New York’s Methane Reduction Plan: A Model for Other States


Posted on May 22nd, 2017 by Romany Webb

By Romany Webb

On Wednesday May 17, New York Governor Andrew Cuomo unveiled a new Methane Reduction Plan, designed to advance the state’s goal of reducing greenhouse gas emissions by 40 percent below 1990 levels by 2030. To date, state efforts have primarily focused on lowering emissions of carbon dioxide, which is the most prevalent greenhouse gas. The state has, however, recognized the need to also address methane emissions. Although methane is emitted in smaller quantities than carbon dioxide, it is much more potent, trapping up to 84 times more heat in the earth’s atmosphere in the first 20 years after it is released (on a per ton basis). Thus, according to the Governor’s office, “methane reduction is a key piece of New York’s policies to address the risks from climate change.”

The Methane Reduction Plan targets the three major sources of methane emissions: (1) the oil and gas sector, (2) agricultural producers, and (3) landfills. It identifies 25 actions to be taken across the three areas by the New York Department of Environmental Conservation (“DEC”), Department of Public Service (“DPS”), Energy Research and Development Authority, and Department of Agriculture.
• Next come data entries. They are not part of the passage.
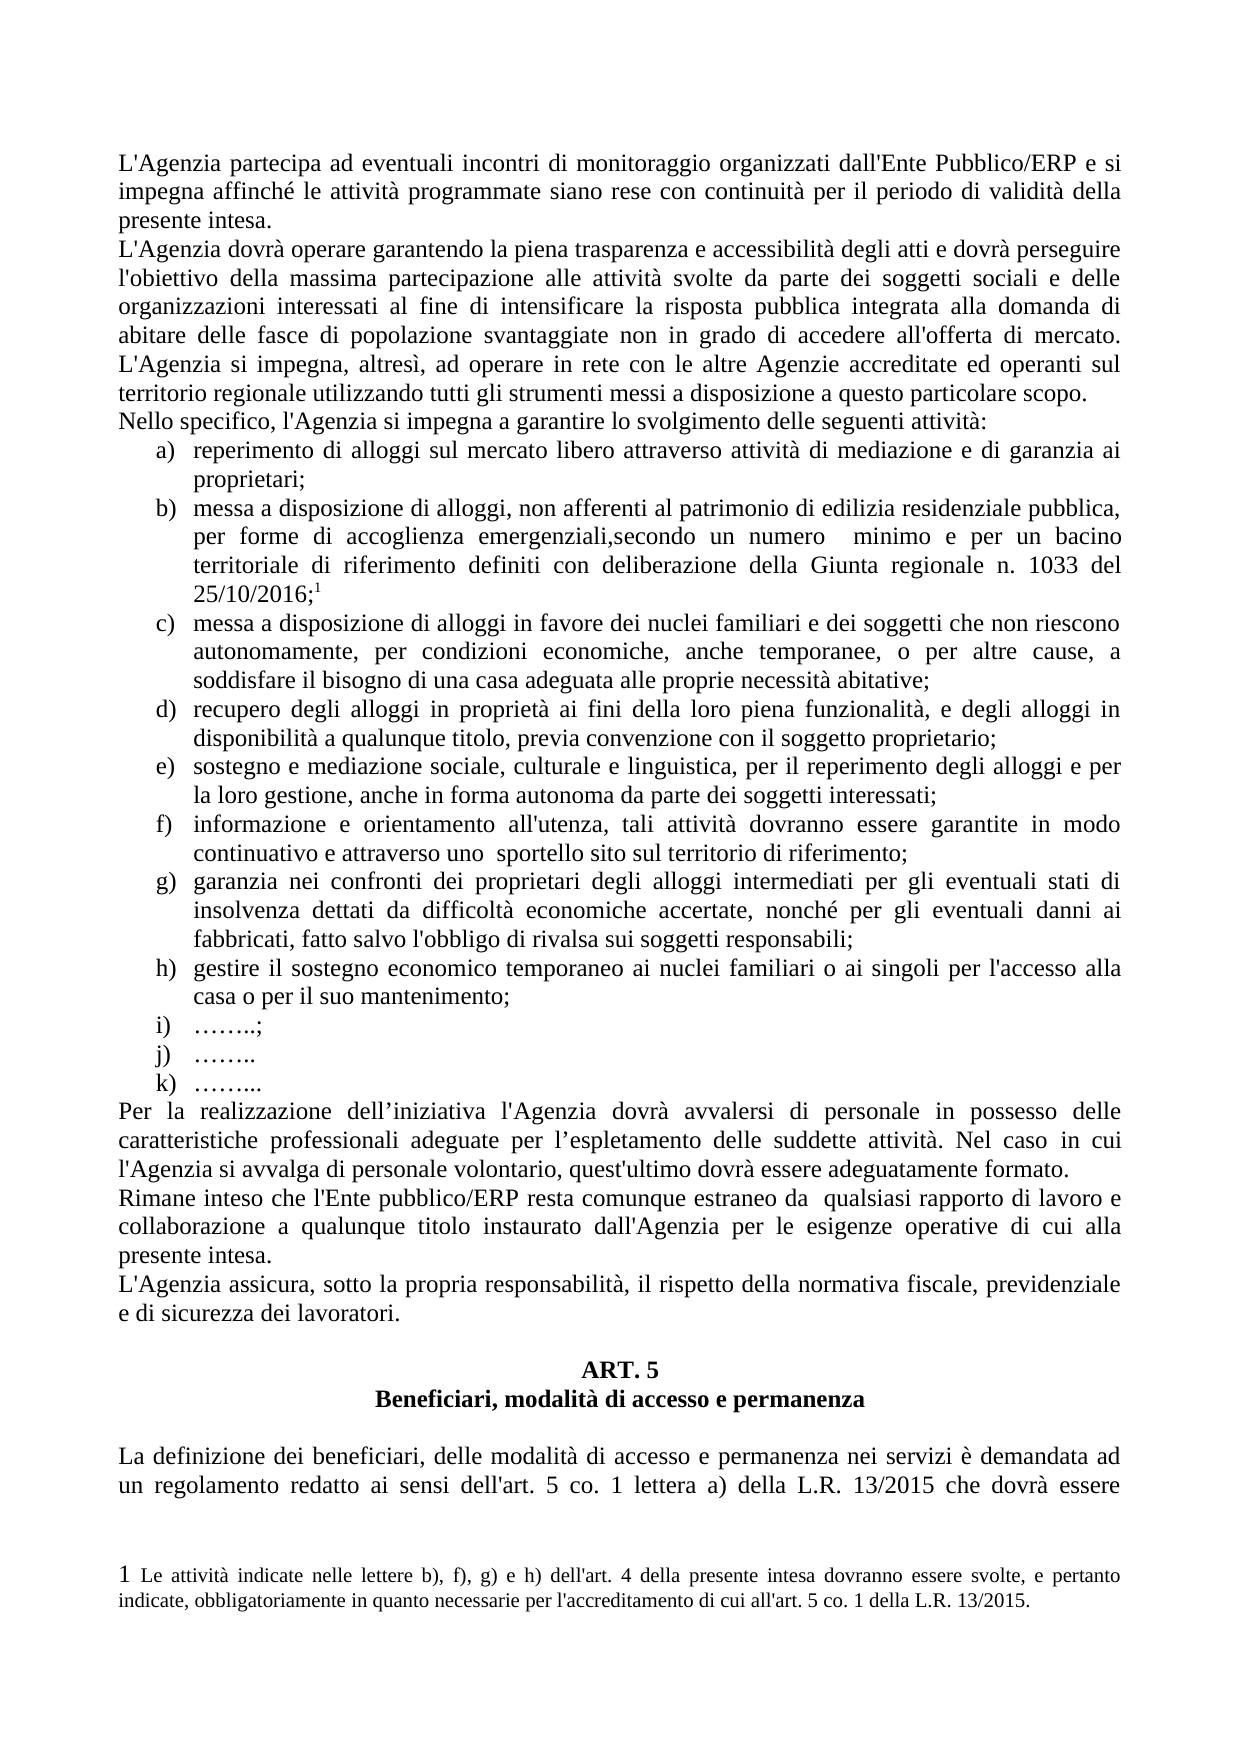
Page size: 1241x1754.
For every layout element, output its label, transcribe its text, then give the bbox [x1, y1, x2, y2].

list Rimane inteso che l'Ente pubblico/ERP resta comunque estraneo da qualsiasi rapporto di lavoro e collaborazione a qualunque titolo instaurato dall'Agenzia per le esigenze operative di cui alla presente intesa. [118, 1183, 1122, 1269]
list recupero degli alloggi in proprietà ai fini della loro piena funzionalità, e degli alloggi in disponibilità a qualunque titolo, previa convenzione con il soggetto proprietario; [156, 694, 1122, 751]
text La definizione dei beneficiari, delle modalità di accesso e permanenza nei servizi è demandata ad un regolamento redatto ai sensi dell'art. 5 co. 1 lettera a) della L.R. 13/2015 che dovrà essere [118, 1441, 1122, 1499]
list ……... [156, 1068, 1122, 1096]
list Le attività indicate nelle lettere b), f), g) e h) dell'art. 4 della presente intesa dovranno essere svolte, e pertanto indicate, obbligatoriamente in quanto necessarie per l'accreditamento di cui all'art. 5 co. 1 della L.R. 13/2015. [118, 1559, 1122, 1612]
list …….. [156, 1039, 1122, 1068]
list messa a disposizione di alloggi, non afferenti al patrimonio di edilizia residenziale pubblica, per forme di accoglienza emergenziali,secondo un numero minimo e per un bacino territoriale di riferimento definiti con deliberazione della Giunta regionale n. 1033 del 25/10/2016; [156, 493, 1122, 608]
text Nello specifico, l'Agenzia si impegna a garantire lo svolgimento delle seguenti attività: [118, 406, 1122, 435]
text L'Agenzia dovrà operare garantendo la piena trasparenza e accessibilità degli atti e dovrà perseguire l'obiettivo della massima partecipazione alle attività svolte da parte dei soggetti sociali e delle organizzazioni interessati al fine di intensificare la risposta pubblica integrata alla domanda di abitare delle fasce di popolazione svantaggiate non in grado di accedere all'offerta di mercato. L'Agenzia si impegna, altresì, ad operare in rete con le altre Agenzie accreditate ed operanti sul territorio regionale utilizzando tutti gli strumenti messi a disposizione a questo particolare scopo. [118, 234, 1122, 406]
list Per la realizzazione dell’iniziativa l'Agenzia dovrà avvalersi di personale in possesso delle caratteristiche professionali adeguate per l’espletamento delle suddette attività. Nel caso in cui l'Agenzia si avvalga di personale volontario, quest'ultimo dovrà essere adeguatamente formato. [118, 1096, 1122, 1183]
text ART. 5 [118, 1355, 1122, 1384]
list garanzia nei confronti dei proprietari degli alloggi intermediati per gli eventuali stati di insolvenza dettati da difficoltà economiche accertate, nonché per gli eventuali danni ai fabbricati, fatto salvo l'obbligo di rivalsa sui soggetti responsabili; [156, 866, 1122, 953]
list messa a disposizione di alloggi in favore dei nuclei familiari e dei soggetti che non riescono autonomamente, per condizioni economiche, anche temporanee, o per altre cause, a soddisfare il bisogno di una casa adeguata alle proprie necessità abitative; [156, 608, 1122, 694]
list informazione e orientamento all'utenza, tali attività dovranno essere garantite in modo continuativo e attraverso uno sportello sito sul territorio di riferimento; [156, 809, 1122, 866]
list ……..; [156, 1010, 1122, 1039]
list gestire il sostegno economico temporaneo ai nuclei familiari o ai singoli per l'accesso alla casa o per il suo mantenimento; [156, 953, 1122, 1010]
list reperimento di alloggi sul mercato libero attraverso attività di mediazione e di garanzia ai proprietari; [156, 435, 1122, 493]
text Beneficiari, modalità di accesso e permanenza [118, 1384, 1122, 1413]
list sostegno e mediazione sociale, culturale e linguistica, per il reperimento degli alloggi e per la loro gestione, anche in forma autonoma da parte dei soggetti interessati; [156, 751, 1122, 809]
list L'Agenzia assicura, sotto la propria responsabilità, il rispetto della normativa fiscale, previdenziale e di sicurezza dei lavoratori. [118, 1269, 1122, 1326]
text L'Agenzia partecipa ad eventuali incontri di monitoraggio organizzati dall'Ente Pubblico/ERP e si impegna affinché le attività programmate siano rese con continuità per il periodo di validità della presente intesa. [118, 148, 1122, 234]
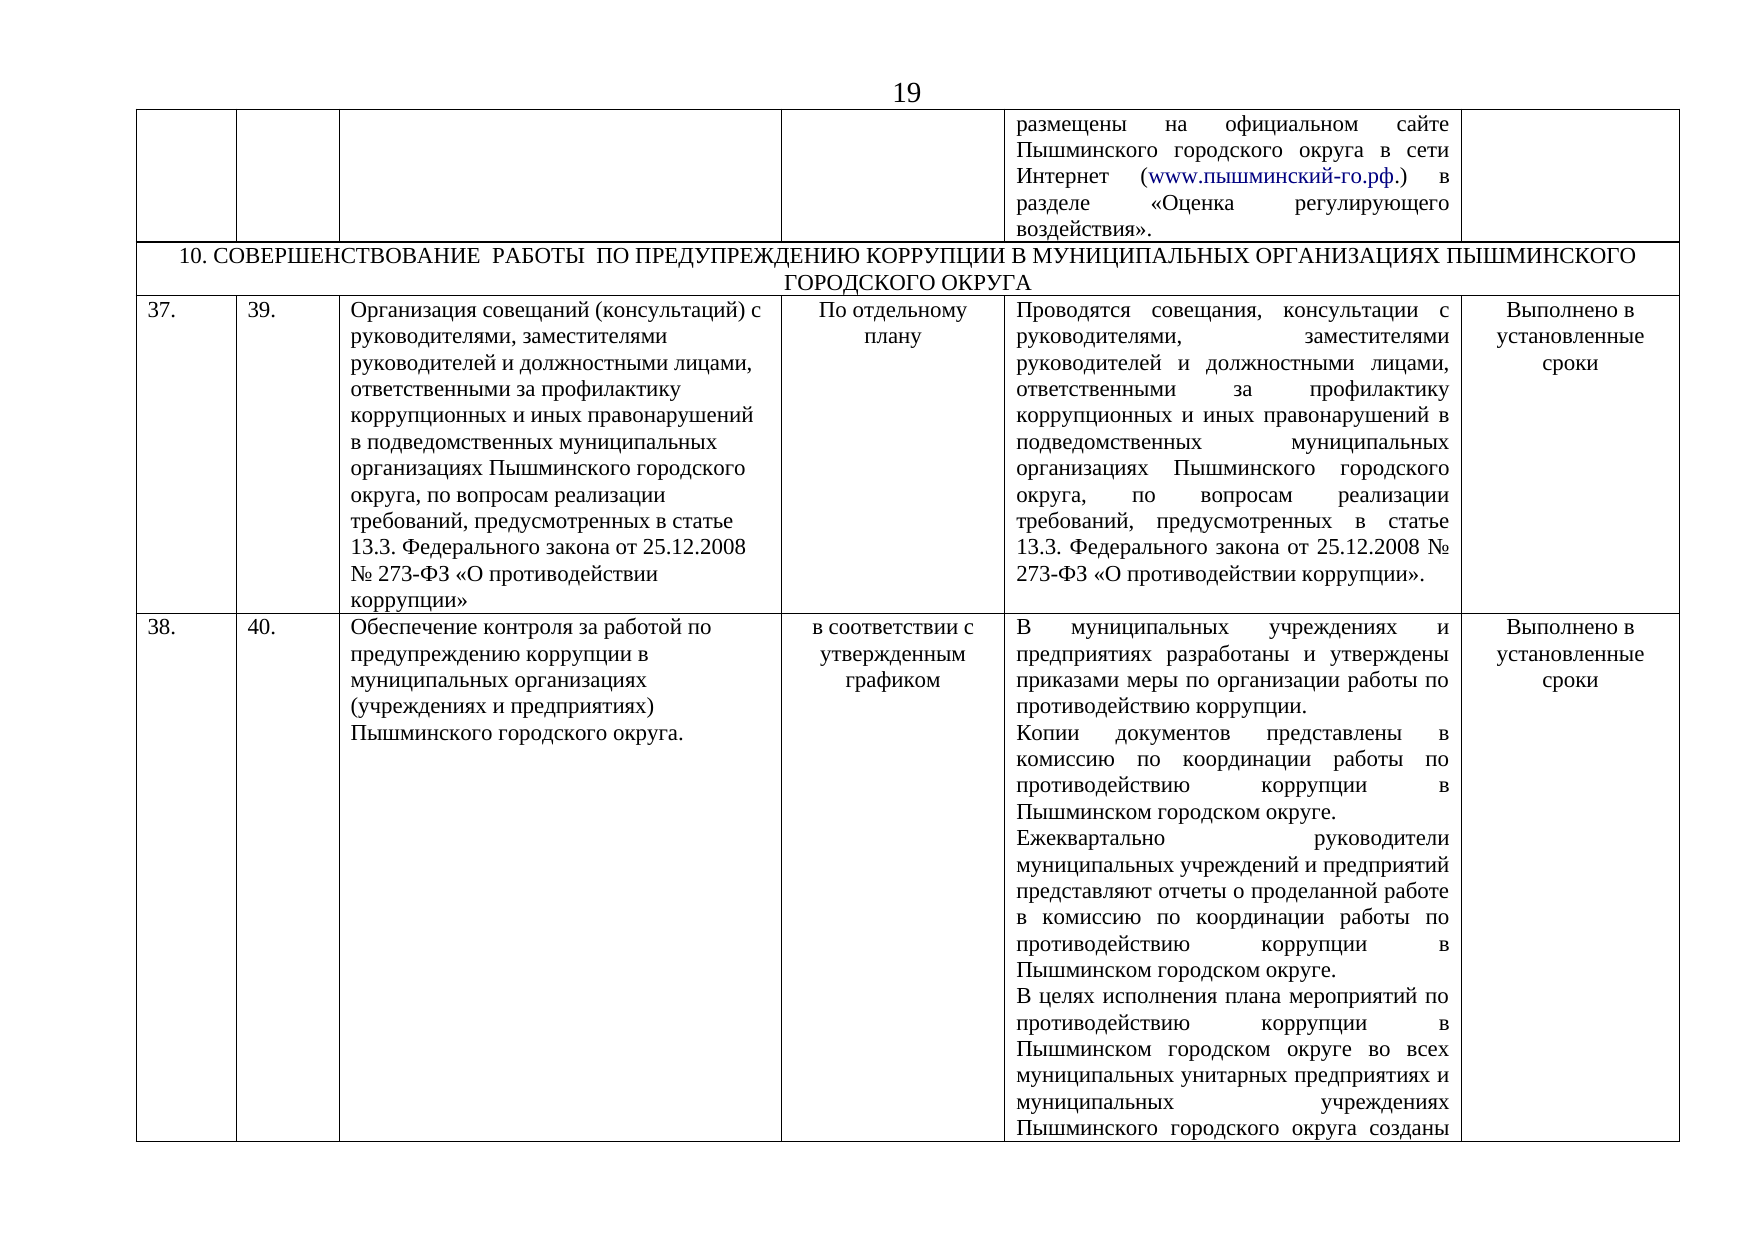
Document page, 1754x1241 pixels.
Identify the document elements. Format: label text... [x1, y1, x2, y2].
Interestingly, of those 25 actions, almost half are aimed at controlling emissions from the oil and gas sector. Those controls go significantly further than existing regulations at the federal level and may provide a model for other states looking to more tightly regulate oil and gas operations.

As previously reported on this blog, federal action on methane has moved backwards in recent months, with President Trump looking to remove many of the controls put in place by the Obama Administration. These include the new source performance standards adopted by the Environmental Protection Agency (“EPA”) in June 2016 to limit methane emissions from new oil and gas facilities. (Those standards are summarized in my previous blog post here.) In his so-called “Energy Independence” Executive Order, President Trump directed EPA to review the standards, and revise or revoke them as appropriate. This followed an earlier decision by new EPA Administrator Scott Pruitt to withdraw an information request issued to oil and gas operators to obtain data needed to develop methane emissions limits for existing facilities. As discussed in a previous post, these developments suggest that further federal action to control the oil and gas sector’s emissions is unlikely, reinforcing the need for states to adopt their own controls.

New York’s Methane Reduction Plan is a good example of state-level action to curb methane emissions from oil and gas operations. It builds on the federal regulatory regime, requiring the DEC to implement EPA’s new source performance standards for new oil and gas facilities, while also directing it to develop additional regulations to control emissions from existing facilities, not covered by those standards. Similar regulations, applying to existing facilities, have recently been proposed or adopted in some other states (e.g. California, Colorado, and Pennsylvania). The regulations in each state focus primarily on controlling methane emissions from gas leaks, requiring operators to conduct frequent inspections at well sites and ensure prompt repair of identified leaks. New York is likely to adopt similar requirements. Indeed, the Methane Reduction Plan expressly calls for improved leak monitoring at well sites, and the prompt repair of leaks. The Plan goes further, however, also targeting leaks from the gas transportation system. That system, which consists of the network of pipelines and associated facilities used to move gas from production sites to customers’ premises, is regulated at both the federal and state levels. Federal regulation is limited to interstate pipelines (i.e., those crossing state boundaries), while intrastate pipelines are regulated by the states. As a result of this division of authority, the New York Methane Reduction Plan focuses on intrastate pipelines.

Currently, in New York and most other states, intrastate pipeline operators (“utilities”) are only required to repair leaks that are or may become hazardous. In determining whether leaks are hazardous, utilities focus on their proximity to buildings, rather than their size. As a result, leaks in isolated areas can be classified as non-hazardous and left unrepaired, even if they emit substantial methane. Seeking to prevent this, the Methane Reduction Plan directs the DPS to review the “current methodology and ranking system for repair of [non-hazardous] leaks . . . to ensure higher volume leaks are addressed by utilities, regardless of classification.” That’s something other states’ pipeline authorities should do as well. State authorities should also look at using their authority over pipeline rates to incentivize leak repair. In doing so, they may learn from the experiences of the DPS, which is required to take such action under the Methane Reduction Plan.

Pursuant to the New York Public Service Law, DPS regulates rates to ensure they are just and reasonable. Each utility is required to file a rate case with DPS outlining its forecast costs over the next regulatory period and establishing rates for the recovery of those costs. This approach may create disincentives for leak control as:

  • while utilities can recover the costs of replacing leak-prone pipes in their rates, recovery often does not occur until the next rate case is filed, with the utility forced to carry the cost of its investment in the interim; and
  • utilities can recover, in their rates, the cost of gas lost from the pipeline system due to leaks and other causes.

The Methane Reduction Plan requires DPS to address such disincentives and “[u]tilize rate cases to incentivize utilities to maintain a low backlog of leaks and replace leak-prone pipe.” Just how the DPS will do that remains to be seen. The fact that it will consider the issue at all is extremely significant, however. No other state has, to my knowledge, ever sought to address the problem of pipeline leaks through rate making. Now that New York has taken the first step, let’s hope others will follow suit.